John Mandrola: Absolutely. In cardiology, we’ve known for years that stenting coronary blockages doesn’t necessarily prevent heart attacks or prolong life, yet the allure of performing an intervention remains strong. It’s not just about financial incentives; it’s also about the satisfaction derived from fixing issues.

However, the beauty of placebo-controlled trials is that they impart a sense of humility. We learn that not all interventions yield the results we anticipate, which is a valuable lesson for all medical practitioners.

43:38

Russ Roberts: I completely agree. I recall when my mother sought my advice about undergoing vertebroplasty. I was apprehensive, knowing the complexities involved and the data surrounding such procedures. The particular surgeon she consulted preferred general anesthesia, which carries additional risks.

Our tendency to err on the side of intervention is a common human trait.

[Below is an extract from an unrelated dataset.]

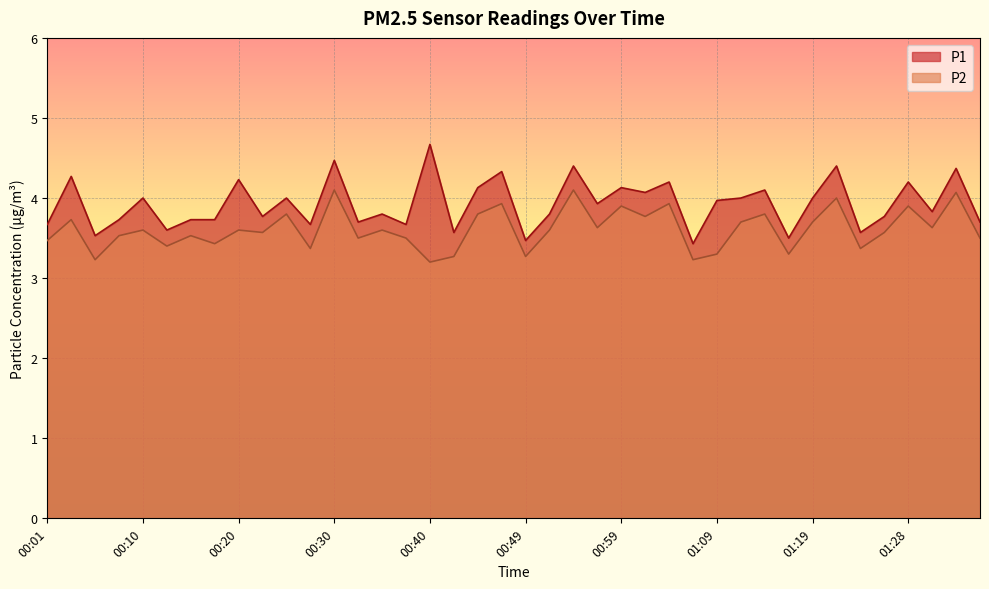

Where is P1 nearest to the value 4?

00:10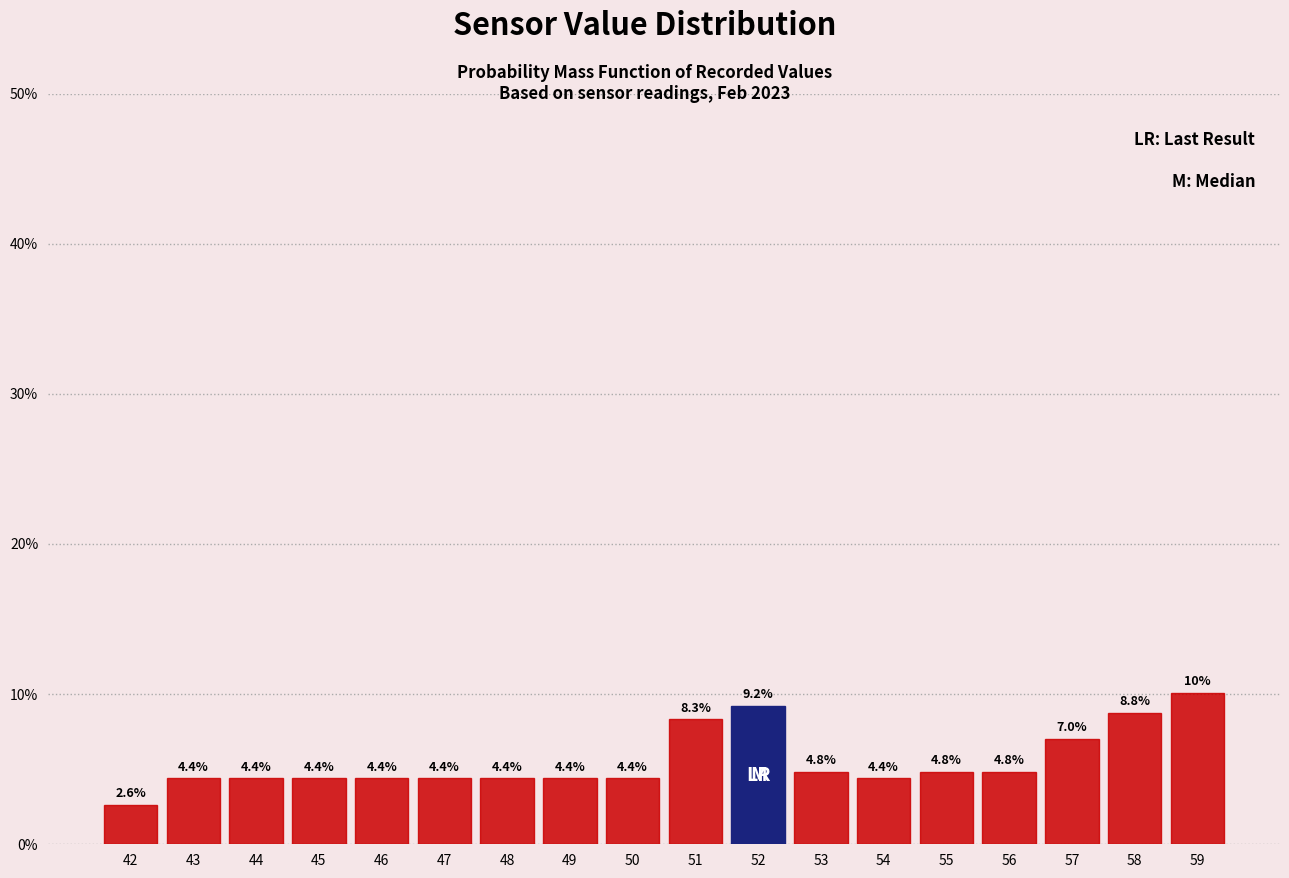

Reading right to left, extract all data points from this chart.

59=10.1	58=8.8	57=7.0	56=4.8	55=4.8	54=4.4	53=4.8	52=9.2	51=8.3	50=4.4	49=4.4	48=4.4	47=4.4	46=4.4	45=4.4	44=4.4	43=4.4	42=2.6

People often want immediate action upon discovering a potential health issue, even if it may not significantly impact their quality of life. This emotional drive can overshadow the more rational approach of monitoring the condition.

John Mandrola: I completely agree. I’ve heard you discuss the PSA test, and I share your sentiments. I prefer to avoid unnecessary testing, as it can lead to a cascade of interventions that may not be beneficial. The same applies to colonoscopies; studies suggest they don’t significantly affect longevity.

When we discover potential health issues, it’s often better for our peace of mind to refrain from invasive testing and intervention.

50:21

Russ Roberts: To wrap up our discussion, let’s revisit the concept of being a medical conservative, as you previously articulated in your 2019 essay with Adam Cifu, Vinay Prasad, and Andrew Foy. I’m curious: What exactly constitutes a ‘medical conservative’? Have you faced criticism or praise for your views over the years? And do you sense a growing recognition of our limitations as medical practitioners?

John Mandrola: First and foremost, my stance has remained unchanged. As medicine evolves, I find myself leaning even more towards a conservative approach. Secondly, I have a small podcast in cardiology called This Week in Cardiology, where I often hear from young professionals who feel inspired by our discussions. They approach me at conferences, sharing that they cannot voice these thoughts to their professors, yet they appreciate the perspectives we offer.

So, while it may seem like a lonely path, I believe we’re gradually influencing the next generation of medical practitioners.